Extracted records
☆ ☆ ☆ ☆
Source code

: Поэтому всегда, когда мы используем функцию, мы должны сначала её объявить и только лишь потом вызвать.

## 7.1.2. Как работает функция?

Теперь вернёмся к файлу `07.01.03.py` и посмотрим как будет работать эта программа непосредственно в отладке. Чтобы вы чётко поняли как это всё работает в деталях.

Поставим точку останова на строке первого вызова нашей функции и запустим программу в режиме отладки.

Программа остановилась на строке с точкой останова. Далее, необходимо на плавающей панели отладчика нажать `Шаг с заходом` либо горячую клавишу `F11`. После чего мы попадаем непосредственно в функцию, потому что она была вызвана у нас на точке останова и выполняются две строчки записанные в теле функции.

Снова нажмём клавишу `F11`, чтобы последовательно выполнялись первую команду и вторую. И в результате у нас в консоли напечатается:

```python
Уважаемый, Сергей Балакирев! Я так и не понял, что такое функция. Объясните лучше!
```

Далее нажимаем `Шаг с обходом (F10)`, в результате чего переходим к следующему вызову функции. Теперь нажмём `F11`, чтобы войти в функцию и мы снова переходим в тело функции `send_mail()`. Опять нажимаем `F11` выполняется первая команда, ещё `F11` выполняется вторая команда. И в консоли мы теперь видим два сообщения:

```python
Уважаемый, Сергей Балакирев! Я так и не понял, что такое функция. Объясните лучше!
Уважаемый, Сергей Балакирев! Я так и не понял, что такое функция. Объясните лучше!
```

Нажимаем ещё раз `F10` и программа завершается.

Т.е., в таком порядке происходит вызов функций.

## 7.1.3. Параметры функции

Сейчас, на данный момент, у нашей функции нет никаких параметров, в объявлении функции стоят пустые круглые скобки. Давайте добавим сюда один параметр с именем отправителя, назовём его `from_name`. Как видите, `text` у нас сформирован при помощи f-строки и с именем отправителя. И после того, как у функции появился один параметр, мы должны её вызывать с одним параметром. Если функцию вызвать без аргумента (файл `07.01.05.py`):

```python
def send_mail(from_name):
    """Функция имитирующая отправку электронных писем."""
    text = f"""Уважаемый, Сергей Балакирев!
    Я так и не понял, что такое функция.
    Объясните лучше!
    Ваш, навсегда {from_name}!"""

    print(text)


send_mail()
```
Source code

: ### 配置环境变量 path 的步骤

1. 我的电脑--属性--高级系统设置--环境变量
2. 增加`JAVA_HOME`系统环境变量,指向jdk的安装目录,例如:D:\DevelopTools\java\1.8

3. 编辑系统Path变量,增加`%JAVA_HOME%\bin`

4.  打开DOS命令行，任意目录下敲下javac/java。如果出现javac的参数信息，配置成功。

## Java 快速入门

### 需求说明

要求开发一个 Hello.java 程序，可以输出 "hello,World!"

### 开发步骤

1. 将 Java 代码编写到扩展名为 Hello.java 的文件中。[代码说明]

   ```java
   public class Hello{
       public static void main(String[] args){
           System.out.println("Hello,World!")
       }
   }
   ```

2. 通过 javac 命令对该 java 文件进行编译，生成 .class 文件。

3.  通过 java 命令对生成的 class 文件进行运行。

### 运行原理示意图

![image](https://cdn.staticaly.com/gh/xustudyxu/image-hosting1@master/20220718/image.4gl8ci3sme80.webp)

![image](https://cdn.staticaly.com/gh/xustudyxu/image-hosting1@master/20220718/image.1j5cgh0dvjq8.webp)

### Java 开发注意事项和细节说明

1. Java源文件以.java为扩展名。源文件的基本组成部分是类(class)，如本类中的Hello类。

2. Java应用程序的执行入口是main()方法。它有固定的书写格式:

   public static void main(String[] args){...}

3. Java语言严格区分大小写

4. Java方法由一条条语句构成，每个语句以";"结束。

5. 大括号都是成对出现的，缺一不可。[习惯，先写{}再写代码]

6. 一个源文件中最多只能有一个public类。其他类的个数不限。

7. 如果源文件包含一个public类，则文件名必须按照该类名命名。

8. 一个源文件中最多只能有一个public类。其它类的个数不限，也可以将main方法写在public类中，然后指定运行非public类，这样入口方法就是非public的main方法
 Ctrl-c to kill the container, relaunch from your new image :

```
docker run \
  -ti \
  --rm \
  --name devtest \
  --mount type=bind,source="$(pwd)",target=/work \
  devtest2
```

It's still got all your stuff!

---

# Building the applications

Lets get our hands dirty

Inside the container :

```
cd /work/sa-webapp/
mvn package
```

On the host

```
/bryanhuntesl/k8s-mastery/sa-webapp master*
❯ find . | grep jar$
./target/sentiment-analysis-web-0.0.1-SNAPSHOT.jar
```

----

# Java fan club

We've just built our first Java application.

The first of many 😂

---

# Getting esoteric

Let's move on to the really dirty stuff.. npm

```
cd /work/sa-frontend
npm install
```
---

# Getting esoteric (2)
☆ ☆ ☆ ☆
What to produce
Repeat the entries above exactly, beginning at their first line and ending with the line that contains "Поставим точку останова", with nothing added.

Solution for this exercise
Source code

: Поэтому всегда, когда мы используем функцию, мы должны сначала её объявить и только лишь потом вызвать.

## 7.1.2. Как работает функция?

Теперь вернёмся к файлу `07.01.03.py` и посмотрим как будет работать эта программа непосредственно в отладке. Чтобы вы чётко поняли как это всё работает в деталях.

Поставим точку останова на строке первого вызова нашей функции и запустим программу в режиме отладки.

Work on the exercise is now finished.